Exercise materials>

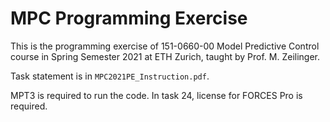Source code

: # MPC Programming Exercise

This is the programming exercise of 151-0660-00 Model Predictive Control course in Spring Semester 2021 at ETH Zurich, taught by Prof. M. Zeilinger.

Task statement is in `MPC2021PE_Instruction.pdf`.

MPT3 is required to run the code. In task 24, license for FORCES Pro is required.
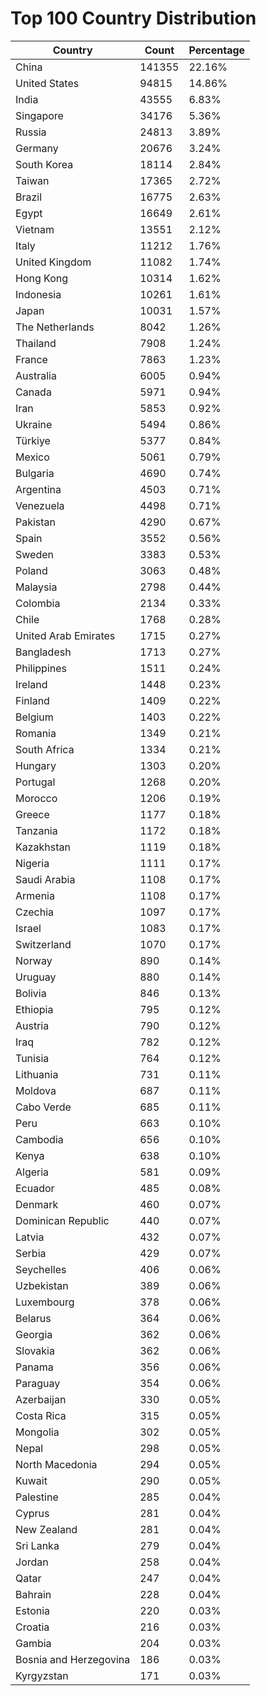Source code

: # Top 100 Country Distribution
| Country | Count | Percentage |
|----|----|----|
| China | 141355 | 22.16% |
| United States | 94815 | 14.86% |
| India | 43555 | 6.83% |
| Singapore | 34176 | 5.36% |
| Russia | 24813 | 3.89% |
| Germany | 20676 | 3.24% |
| South Korea | 18114 | 2.84% |
| Taiwan | 17365 | 2.72% |
| Brazil | 16775 | 2.63% |
| Egypt | 16649 | 2.61% |
| Vietnam | 13551 | 2.12% |
| Italy | 11212 | 1.76% |
| United Kingdom | 11082 | 1.74% |
| Hong Kong | 10314 | 1.62% |
| Indonesia | 10261 | 1.61% |
| Japan | 10031 | 1.57% |
| The Netherlands | 8042 | 1.26% |
| Thailand | 7908 | 1.24% |
| France | 7863 | 1.23% |
| Australia | 6005 | 0.94% |
| Canada | 5971 | 0.94% |
| Iran | 5853 | 0.92% |
| Ukraine | 5494 | 0.86% |
| Türkiye | 5377 | 0.84% |
| Mexico | 5061 | 0.79% |
| Bulgaria | 4690 | 0.74% |
| Argentina | 4503 | 0.71% |
| Venezuela | 4498 | 0.71% |
| Pakistan | 4290 | 0.67% |
| Spain | 3552 | 0.56% |
| Sweden | 3383 | 0.53% |
| Poland | 3063 | 0.48% |
| Malaysia | 2798 | 0.44% |
| Colombia | 2134 | 0.33% |
| Chile | 1768 | 0.28% |
| United Arab Emirates | 1715 | 0.27% |
| Bangladesh | 1713 | 0.27% |
| Philippines | 1511 | 0.24% |
| Ireland | 1448 | 0.23% |
| Finland | 1409 | 0.22% |
| Belgium | 1403 | 0.22% |
| Romania | 1349 | 0.21% |
| South Africa | 1334 | 0.21% |
| Hungary | 1303 | 0.20% |
| Portugal | 1268 | 0.20% |
| Morocco | 1206 | 0.19% |
| Greece | 1177 | 0.18% |
| Tanzania | 1172 | 0.18% |
| Kazakhstan | 1119 | 0.18% |
| Nigeria | 1111 | 0.17% |
| Saudi Arabia | 1108 | 0.17% |
| Armenia | 1108 | 0.17% |
| Czechia | 1097 | 0.17% |
| Israel | 1083 | 0.17% |
| Switzerland | 1070 | 0.17% |
| Norway | 890 | 0.14% |
| Uruguay | 880 | 0.14% |
| Bolivia | 846 | 0.13% |
| Ethiopia | 795 | 0.12% |
| Austria | 790 | 0.12% |
| Iraq | 782 | 0.12% |
| Tunisia | 764 | 0.12% |
| Lithuania | 731 | 0.11% |
| Moldova | 687 | 0.11% |
| Cabo Verde | 685 | 0.11% |
| Peru | 663 | 0.10% |
| Cambodia | 656 | 0.10% |
| Kenya | 638 | 0.10% |
| Algeria | 581 | 0.09% |
| Ecuador | 485 | 0.08% |
| Denmark | 460 | 0.07% |
| Dominican Republic | 440 | 0.07% |
| Latvia | 432 | 0.07% |
| Serbia | 429 | 0.07% |
| Seychelles | 406 | 0.06% |
| Uzbekistan | 389 | 0.06% |
| Luxembourg | 378 | 0.06% |
| Belarus | 364 | 0.06% |
| Georgia | 362 | 0.06% |
| Slovakia | 362 | 0.06% |
| Panama | 356 | 0.06% |
| Paraguay | 354 | 0.06% |
| Azerbaijan | 330 | 0.05% |
| Costa Rica | 315 | 0.05% |
| Mongolia | 302 | 0.05% |
| Nepal | 298 | 0.05% |
| North Macedonia | 294 | 0.05% |
| Kuwait | 290 | 0.05% |
| Palestine | 285 | 0.04% |
| Cyprus | 281 | 0.04% |
| New Zealand | 281 | 0.04% |
| Sri Lanka | 279 | 0.04% |
| Jordan | 258 | 0.04% |
| Qatar | 247 | 0.04% |
| Bahrain | 228 | 0.04% |
| Estonia | 220 | 0.03% |
| Croatia | 216 | 0.03% |
| Gambia | 204 | 0.03% |
| Bosnia and Herzegovina | 186 | 0.03% |
| Kyrgyzstan | 171 | 0.03% |
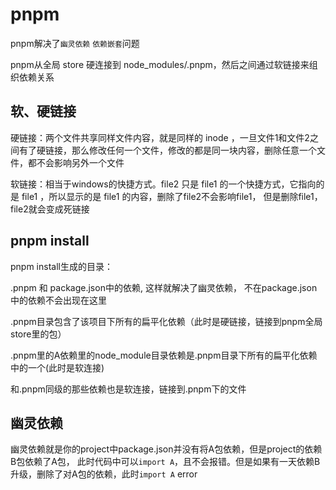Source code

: # pnpm

pnpm解决了`幽灵依赖` `依赖嵌套`问题

pnpm从全局 store 硬连接到 node_modules/.pnpm，然后之间通过软链接来组织依赖关系

## 软、硬链接

硬链接：两个文件共享同样文件内容，就是同样的 inode ，一旦文件1和文件2之间有了硬链接，那么修改任何一个文件，修改的都是同一块内容，删除任意一个文件，都不会影响另外一个文件

软链接：相当于windows的快捷方式。file2 只是 file1 的一个快捷方式，它指向的是 file1 ，所以显示的是 file1 的内容，删除了file2不会影响file1， 但是删除file1， file2就会变成死链接

## pnpm install

pnpm install生成的目录：

.pnpm 和 package.json中的依赖, 这样就解决了幽灵依赖， 不在package.json中的依赖不会出现在这里

.pnpm目录包含了该项目下所有的扁平化依赖（此时是硬链接，链接到pnpm全局store里的包）

.pnpm里的A依赖里的node_module目录依赖是.pnpm目录下所有的扁平化依赖中的一个(此时是软连接)

和.pnpm同级的那些依赖也是软连接，链接到.pnpm下的文件

## 幽灵依赖

幽灵依赖就是你的project中package.json并没有将A包依赖，但是project的依赖B包依赖了A包， 此时代码中可以`import A`，且不会报错。但是如果有一天依赖B升级，删除了对A包的依赖，此时`import A` error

What needs to be done> Retype all the data exactly; skip the pictures.

Response area>
Source code

: # MPC Programming Exercise

This is the programming exercise of 151-0660-00 Model Predictive Control course in Spring Semester 2021 at ETH Zurich, taught by Prof. M. Zeilinger.

Task statement is in `MPC2021PE_Instruction.pdf`.

MPT3 is required to run the code. In task 24, license for FORCES Pro is required.
Source code

: # Top 100 Country Distribution
| Country | Count | Percentage |
|----|----|----|
| China | 141355 | 22.16% |
| United States | 94815 | 14.86% |
| India | 43555 | 6.83% |
| Singapore | 34176 | 5.36% |
| Russia | 24813 | 3.89% |
| Germany | 20676 | 3.24% |
| South Korea | 18114 | 2.84% |
| Taiwan | 17365 | 2.72% |
| Brazil | 16775 | 2.63% |
| Egypt | 16649 | 2.61% |
| Vietnam | 13551 | 2.12% |
| Italy | 11212 | 1.76% |
| United Kingdom | 11082 | 1.74% |
| Hong Kong | 10314 | 1.62% |
| Indonesia | 10261 | 1.61% |
| Japan | 10031 | 1.57% |
| The Netherlands | 8042 | 1.26% |
| Thailand | 7908 | 1.24% |
| France | 7863 | 1.23% |
| Australia | 6005 | 0.94% |
| Canada | 5971 | 0.94% |
| Iran | 5853 | 0.92% |
| Ukraine | 5494 | 0.86% |
| Türkiye | 5377 | 0.84% |
| Mexico | 5061 | 0.79% |
| Bulgaria | 4690 | 0.74% |
| Argentina | 4503 | 0.71% |
| Venezuela | 4498 | 0.71% |
| Pakistan | 4290 | 0.67% |
| Spain | 3552 | 0.56% |
| Sweden | 3383 | 0.53% |
| Poland | 3063 | 0.48% |
| Malaysia | 2798 | 0.44% |
| Colombia | 2134 | 0.33% |
| Chile | 1768 | 0.28% |
| United Arab Emirates | 1715 | 0.27% |
| Bangladesh | 1713 | 0.27% |
| Philippines | 1511 | 0.24% |
| Ireland | 1448 | 0.23% |
| Finland | 1409 | 0.22% |
| Belgium | 1403 | 0.22% |
| Romania | 1349 | 0.21% |
| South Africa | 1334 | 0.21% |
| Hungary | 1303 | 0.20% |
| Portugal | 1268 | 0.20% |
| Morocco | 1206 | 0.19% |
| Greece | 1177 | 0.18% |
| Tanzania | 1172 | 0.18% |
| Kazakhstan | 1119 | 0.18% |
| Nigeria | 1111 | 0.17% |
| Saudi Arabia | 1108 | 0.17% |
| Armenia | 1108 | 0.17% |
| Czechia | 1097 | 0.17% |
| Israel | 1083 | 0.17% |
| Switzerland | 1070 | 0.17% |
| Norway | 890 | 0.14% |
| Uruguay | 880 | 0.14% |
| Bolivia | 846 | 0.13% |
| Ethiopia | 795 | 0.12% |
| Austria | 790 | 0.12% |
| Iraq | 782 | 0.12% |
| Tunisia | 764 | 0.12% |
| Lithuania | 731 | 0.11% |
| Moldova | 687 | 0.11% |
| Cabo Verde | 685 | 0.11% |
| Peru | 663 | 0.10% |
| Cambodia | 656 | 0.10% |
| Kenya | 638 | 0.10% |
| Algeria | 581 | 0.09% |
| Ecuador | 485 | 0.08% |
| Denmark | 460 | 0.07% |
| Dominican Republic | 440 | 0.07% |
| Latvia | 432 | 0.07% |
| Serbia | 429 | 0.07% |
| Seychelles | 406 | 0.06% |
| Uzbekistan | 389 | 0.06% |
| Luxembourg | 378 | 0.06% |
| Belarus | 364 | 0.06% |
| Georgia | 362 | 0.06% |
| Slovakia | 362 | 0.06% |
| Panama | 356 | 0.06% |
| Paraguay | 354 | 0.06% |
| Azerbaijan | 330 | 0.05% |
| Costa Rica | 315 | 0.05% |
| Mongolia | 302 | 0.05% |
| Nepal | 298 | 0.05% |
| North Macedonia | 294 | 0.05% |
| Kuwait | 290 | 0.05% |
| Palestine | 285 | 0.04% |
| Cyprus | 281 | 0.04% |
| New Zealand | 281 | 0.04% |
| Sri Lanka | 279 | 0.04% |
| Jordan | 258 | 0.04% |
| Qatar | 247 | 0.04% |
| Bahrain | 228 | 0.04% |
| Estonia | 220 | 0.03% |
| Croatia | 216 | 0.03% |
| Gambia | 204 | 0.03% |
| Bosnia and Herzegovina | 186 | 0.03% |
| Kyrgyzstan | 171 | 0.03% |
Source code

: # pnpm

pnpm解决了`幽灵依赖` `依赖嵌套`问题

pnpm从全局 store 硬连接到 node_modules/.pnpm，然后之间通过软链接来组织依赖关系

## 软、硬链接

硬链接：两个文件共享同样文件内容，就是同样的 inode ，一旦文件1和文件2之间有了硬链接，那么修改任何一个文件，修改的都是同一块内容，删除任意一个文件，都不会影响另外一个文件

软链接：相当于windows的快捷方式。file2 只是 file1 的一个快捷方式，它指向的是 file1 ，所以显示的是 file1 的内容，删除了file2不会影响file1， 但是删除file1， file2就会变成死链接

## pnpm install

pnpm install生成的目录：

.pnpm 和 package.json中的依赖, 这样就解决了幽灵依赖， 不在package.json中的依赖不会出现在这里

.pnpm目录包含了该项目下所有的扁平化依赖（此时是硬链接，链接到pnpm全局store里的包）

.pnpm里的A依赖里的node_module目录依赖是.pnpm目录下所有的扁平化依赖中的一个(此时是软连接)

和.pnpm同级的那些依赖也是软连接，链接到.pnpm下的文件

## 幽灵依赖

幽灵依赖就是你的project中package.json并没有将A包依赖，但是project的依赖B包依赖了A包， 此时代码中可以`import A`，且不会报错。但是如果有一天依赖B升级，删除了对A包的依赖，此时`import A` error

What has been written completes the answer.